═════ PAGE EXTRACT
Wednesday, September 19, 2018

Ye Olde Dictionary Of Fun 2

Back in 2010, I did a post about a 1962 Webster's Illustrated Dictionary I'd bought that had a "newly-added words" section. New words/terms added that year included conga, boloney, racism, snafu and wacky, and I very much enjoyed going through the list. So much so, in fact, that for the past eight years, whenever I've seen an old dictionary at an estate sale, garage sale, or Good Will, I've checked to see if it has a "newly-added words" section. And I kid you not, I've probably leafed through 80 dictionaries over the past eight years, and not ONE of them had such a section/feature.

Until today.

And so I present...


1959, baby.
══════════
═════ DATA SHOWN
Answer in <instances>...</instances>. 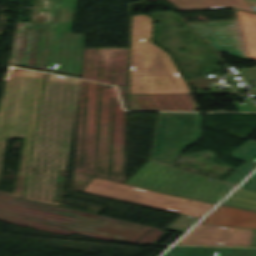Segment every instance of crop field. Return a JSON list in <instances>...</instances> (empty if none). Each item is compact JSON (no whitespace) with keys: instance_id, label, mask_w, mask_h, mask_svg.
Wrapping results in <instances>:
<instances>
[{"instance_id":"obj_24","label":"crop field","mask_w":256,"mask_h":256,"mask_svg":"<svg viewBox=\"0 0 256 256\" xmlns=\"http://www.w3.org/2000/svg\"><path fill=\"white\" fill-rule=\"evenodd\" d=\"M246 1L253 8V10L256 12V0H246Z\"/></svg>"},{"instance_id":"obj_18","label":"crop field","mask_w":256,"mask_h":256,"mask_svg":"<svg viewBox=\"0 0 256 256\" xmlns=\"http://www.w3.org/2000/svg\"><path fill=\"white\" fill-rule=\"evenodd\" d=\"M197 220H198V218L181 215L166 228L184 232L187 228H189Z\"/></svg>"},{"instance_id":"obj_21","label":"crop field","mask_w":256,"mask_h":256,"mask_svg":"<svg viewBox=\"0 0 256 256\" xmlns=\"http://www.w3.org/2000/svg\"><path fill=\"white\" fill-rule=\"evenodd\" d=\"M241 187L256 191V172L247 181H245Z\"/></svg>"},{"instance_id":"obj_6","label":"crop field","mask_w":256,"mask_h":256,"mask_svg":"<svg viewBox=\"0 0 256 256\" xmlns=\"http://www.w3.org/2000/svg\"><path fill=\"white\" fill-rule=\"evenodd\" d=\"M200 123L199 113L161 112L152 159L172 165L185 145L199 139Z\"/></svg>"},{"instance_id":"obj_15","label":"crop field","mask_w":256,"mask_h":256,"mask_svg":"<svg viewBox=\"0 0 256 256\" xmlns=\"http://www.w3.org/2000/svg\"><path fill=\"white\" fill-rule=\"evenodd\" d=\"M236 12L247 56L256 59V14L238 10Z\"/></svg>"},{"instance_id":"obj_22","label":"crop field","mask_w":256,"mask_h":256,"mask_svg":"<svg viewBox=\"0 0 256 256\" xmlns=\"http://www.w3.org/2000/svg\"><path fill=\"white\" fill-rule=\"evenodd\" d=\"M225 77H226V78L228 79V81L235 87V89H236L237 91L242 90L241 88H238V87L236 86V84L234 83L233 78H232V76H231L230 74L225 75Z\"/></svg>"},{"instance_id":"obj_16","label":"crop field","mask_w":256,"mask_h":256,"mask_svg":"<svg viewBox=\"0 0 256 256\" xmlns=\"http://www.w3.org/2000/svg\"><path fill=\"white\" fill-rule=\"evenodd\" d=\"M222 204L256 211V192L238 188Z\"/></svg>"},{"instance_id":"obj_9","label":"crop field","mask_w":256,"mask_h":256,"mask_svg":"<svg viewBox=\"0 0 256 256\" xmlns=\"http://www.w3.org/2000/svg\"><path fill=\"white\" fill-rule=\"evenodd\" d=\"M187 24L215 51L228 53L232 57L245 61L253 60L245 56L236 20L192 22Z\"/></svg>"},{"instance_id":"obj_10","label":"crop field","mask_w":256,"mask_h":256,"mask_svg":"<svg viewBox=\"0 0 256 256\" xmlns=\"http://www.w3.org/2000/svg\"><path fill=\"white\" fill-rule=\"evenodd\" d=\"M252 229L198 224L177 244L250 246Z\"/></svg>"},{"instance_id":"obj_5","label":"crop field","mask_w":256,"mask_h":256,"mask_svg":"<svg viewBox=\"0 0 256 256\" xmlns=\"http://www.w3.org/2000/svg\"><path fill=\"white\" fill-rule=\"evenodd\" d=\"M84 192L200 218L213 204L158 193L93 177Z\"/></svg>"},{"instance_id":"obj_12","label":"crop field","mask_w":256,"mask_h":256,"mask_svg":"<svg viewBox=\"0 0 256 256\" xmlns=\"http://www.w3.org/2000/svg\"><path fill=\"white\" fill-rule=\"evenodd\" d=\"M163 256H256V248L173 246Z\"/></svg>"},{"instance_id":"obj_19","label":"crop field","mask_w":256,"mask_h":256,"mask_svg":"<svg viewBox=\"0 0 256 256\" xmlns=\"http://www.w3.org/2000/svg\"><path fill=\"white\" fill-rule=\"evenodd\" d=\"M246 103L240 104L238 102H234V105L240 110V111H256L255 104L251 101L250 98L245 99Z\"/></svg>"},{"instance_id":"obj_14","label":"crop field","mask_w":256,"mask_h":256,"mask_svg":"<svg viewBox=\"0 0 256 256\" xmlns=\"http://www.w3.org/2000/svg\"><path fill=\"white\" fill-rule=\"evenodd\" d=\"M233 158L247 161L236 172H234L225 182L237 185L256 167V142H248L240 149L232 153Z\"/></svg>"},{"instance_id":"obj_2","label":"crop field","mask_w":256,"mask_h":256,"mask_svg":"<svg viewBox=\"0 0 256 256\" xmlns=\"http://www.w3.org/2000/svg\"><path fill=\"white\" fill-rule=\"evenodd\" d=\"M146 15L132 16L129 94L190 93L169 55L152 44Z\"/></svg>"},{"instance_id":"obj_11","label":"crop field","mask_w":256,"mask_h":256,"mask_svg":"<svg viewBox=\"0 0 256 256\" xmlns=\"http://www.w3.org/2000/svg\"><path fill=\"white\" fill-rule=\"evenodd\" d=\"M200 223L256 228V212L219 205Z\"/></svg>"},{"instance_id":"obj_7","label":"crop field","mask_w":256,"mask_h":256,"mask_svg":"<svg viewBox=\"0 0 256 256\" xmlns=\"http://www.w3.org/2000/svg\"><path fill=\"white\" fill-rule=\"evenodd\" d=\"M77 0H62L48 71L79 77L84 34L70 33Z\"/></svg>"},{"instance_id":"obj_23","label":"crop field","mask_w":256,"mask_h":256,"mask_svg":"<svg viewBox=\"0 0 256 256\" xmlns=\"http://www.w3.org/2000/svg\"><path fill=\"white\" fill-rule=\"evenodd\" d=\"M251 246H256V229H253Z\"/></svg>"},{"instance_id":"obj_1","label":"crop field","mask_w":256,"mask_h":256,"mask_svg":"<svg viewBox=\"0 0 256 256\" xmlns=\"http://www.w3.org/2000/svg\"><path fill=\"white\" fill-rule=\"evenodd\" d=\"M0 220L60 234L78 233L131 243H136L138 238L152 228L1 194ZM161 233L159 229L152 228L138 242L150 243L155 241Z\"/></svg>"},{"instance_id":"obj_20","label":"crop field","mask_w":256,"mask_h":256,"mask_svg":"<svg viewBox=\"0 0 256 256\" xmlns=\"http://www.w3.org/2000/svg\"><path fill=\"white\" fill-rule=\"evenodd\" d=\"M244 80H255L256 81V69H245L239 70Z\"/></svg>"},{"instance_id":"obj_8","label":"crop field","mask_w":256,"mask_h":256,"mask_svg":"<svg viewBox=\"0 0 256 256\" xmlns=\"http://www.w3.org/2000/svg\"><path fill=\"white\" fill-rule=\"evenodd\" d=\"M14 70L40 74L38 72L22 70L17 68H14ZM34 81L35 79H27V78H19L18 80L7 139L24 137L29 108H30V102H31V97L33 92ZM32 140L33 138L25 137L18 175H17L13 194L0 192L1 194H6V195L21 198Z\"/></svg>"},{"instance_id":"obj_3","label":"crop field","mask_w":256,"mask_h":256,"mask_svg":"<svg viewBox=\"0 0 256 256\" xmlns=\"http://www.w3.org/2000/svg\"><path fill=\"white\" fill-rule=\"evenodd\" d=\"M149 160L126 183L216 203L234 185Z\"/></svg>"},{"instance_id":"obj_4","label":"crop field","mask_w":256,"mask_h":256,"mask_svg":"<svg viewBox=\"0 0 256 256\" xmlns=\"http://www.w3.org/2000/svg\"><path fill=\"white\" fill-rule=\"evenodd\" d=\"M61 0H36L31 23L25 22L19 51L10 65L47 70Z\"/></svg>"},{"instance_id":"obj_25","label":"crop field","mask_w":256,"mask_h":256,"mask_svg":"<svg viewBox=\"0 0 256 256\" xmlns=\"http://www.w3.org/2000/svg\"><path fill=\"white\" fill-rule=\"evenodd\" d=\"M251 92H252V94L256 95V90L255 91H251Z\"/></svg>"},{"instance_id":"obj_17","label":"crop field","mask_w":256,"mask_h":256,"mask_svg":"<svg viewBox=\"0 0 256 256\" xmlns=\"http://www.w3.org/2000/svg\"><path fill=\"white\" fill-rule=\"evenodd\" d=\"M60 206L94 214H97L99 211L103 209L100 206L74 201L70 199H62Z\"/></svg>"},{"instance_id":"obj_13","label":"crop field","mask_w":256,"mask_h":256,"mask_svg":"<svg viewBox=\"0 0 256 256\" xmlns=\"http://www.w3.org/2000/svg\"><path fill=\"white\" fill-rule=\"evenodd\" d=\"M168 1L171 2L180 11L237 8L245 11L254 12L252 8L245 2V0H168Z\"/></svg>"}]
</instances>
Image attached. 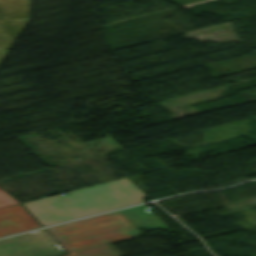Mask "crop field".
Returning a JSON list of instances; mask_svg holds the SVG:
<instances>
[{"instance_id": "1", "label": "crop field", "mask_w": 256, "mask_h": 256, "mask_svg": "<svg viewBox=\"0 0 256 256\" xmlns=\"http://www.w3.org/2000/svg\"><path fill=\"white\" fill-rule=\"evenodd\" d=\"M146 196L127 178L23 204L43 225H50L139 202Z\"/></svg>"}, {"instance_id": "2", "label": "crop field", "mask_w": 256, "mask_h": 256, "mask_svg": "<svg viewBox=\"0 0 256 256\" xmlns=\"http://www.w3.org/2000/svg\"><path fill=\"white\" fill-rule=\"evenodd\" d=\"M47 230L70 253L64 256H122L106 243L142 234L120 211Z\"/></svg>"}, {"instance_id": "3", "label": "crop field", "mask_w": 256, "mask_h": 256, "mask_svg": "<svg viewBox=\"0 0 256 256\" xmlns=\"http://www.w3.org/2000/svg\"><path fill=\"white\" fill-rule=\"evenodd\" d=\"M59 254L38 231L0 240V256H54Z\"/></svg>"}, {"instance_id": "4", "label": "crop field", "mask_w": 256, "mask_h": 256, "mask_svg": "<svg viewBox=\"0 0 256 256\" xmlns=\"http://www.w3.org/2000/svg\"><path fill=\"white\" fill-rule=\"evenodd\" d=\"M40 226L20 204L0 209V236Z\"/></svg>"}, {"instance_id": "5", "label": "crop field", "mask_w": 256, "mask_h": 256, "mask_svg": "<svg viewBox=\"0 0 256 256\" xmlns=\"http://www.w3.org/2000/svg\"><path fill=\"white\" fill-rule=\"evenodd\" d=\"M146 206L140 205L136 207L126 208L120 210L136 227H145L149 229L167 227L157 219Z\"/></svg>"}, {"instance_id": "6", "label": "crop field", "mask_w": 256, "mask_h": 256, "mask_svg": "<svg viewBox=\"0 0 256 256\" xmlns=\"http://www.w3.org/2000/svg\"><path fill=\"white\" fill-rule=\"evenodd\" d=\"M19 203L2 189H0V208Z\"/></svg>"}, {"instance_id": "7", "label": "crop field", "mask_w": 256, "mask_h": 256, "mask_svg": "<svg viewBox=\"0 0 256 256\" xmlns=\"http://www.w3.org/2000/svg\"><path fill=\"white\" fill-rule=\"evenodd\" d=\"M61 254L65 253L62 248L44 230L39 231Z\"/></svg>"}]
</instances>
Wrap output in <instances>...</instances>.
══════════
**THE TASKS:**
1 – Decide whether each statement agrees with the post about old dictionaries. Answer yes or no for each, and quote the words from the post that decide it.
(a) The 1962 dictionary's new words included snafu.
(b) Over the past eight years, the writer found many old dictionaries with a "newly-added words" section.
(c) The writer has leafed through about 80 dictionaries.
2 – Summarize the post about old dictionaries in two sentences.
3 – Continue the post about old dictionaries from its last line.
The data has no connection to the post about old dictionaries.

**EXERCISE RESULTS:**
1 –
(a) Yes: "New words/terms added that year included conga, boloney, racism, snafu and wacky"
(b) No: "not ONE of them had such a section/feature."
(c) Yes: "I've probably leafed through 80 dictionaries over the past eight years"

2 – In 2010 the writer posted about a 1962 Webster's Illustrated Dictionary whose "newly-added words" section included conga, boloney, racism, snafu and wacky. Since then the writer has checked roughly 80 old dictionaries at estate sales, garage sales and Good Will without finding another such section, until today, with a find from 1959.

3 –
This recent find, Websters's NEW American Dictionary, was published by "Books, Inc." in New York. The 1962 version I found eight years ago, while still edited by the same group of old white men, was published by "Publisher's Company, Inc." out of Washington D.C. Perhaps because these two dictionaries were published independently of each other in different locations, some of the "new words" in the 1959 dictionary also appear as "new words" in the 1962 one. There is, disappointingly, a lot of overlap, but there are some exceptions. For example, "astronaut" appears in the 1962 dictionary, but not the 1959 one.

Just for fun, I decided to go through this 1959 "new words" list and pick out the most amusing words. Amusing to... well, me, of course. And to take it one step further, for each word/term I've Google it and grabbed the 14th photo that appears. (Unless the 14th photo is too weird. Then I'll take the 13th or 15th instead.)

So won't you join me on this wacky conga line of boloney?

😊

Dictionary words are in bold
Definitions are in regular or italic text
My observations are in red.

😃

Air Raid Warden: A civilian officer in charge of a specific area for air-raid defense.


(1959 seems a little late to be adding this one, but... carry on.)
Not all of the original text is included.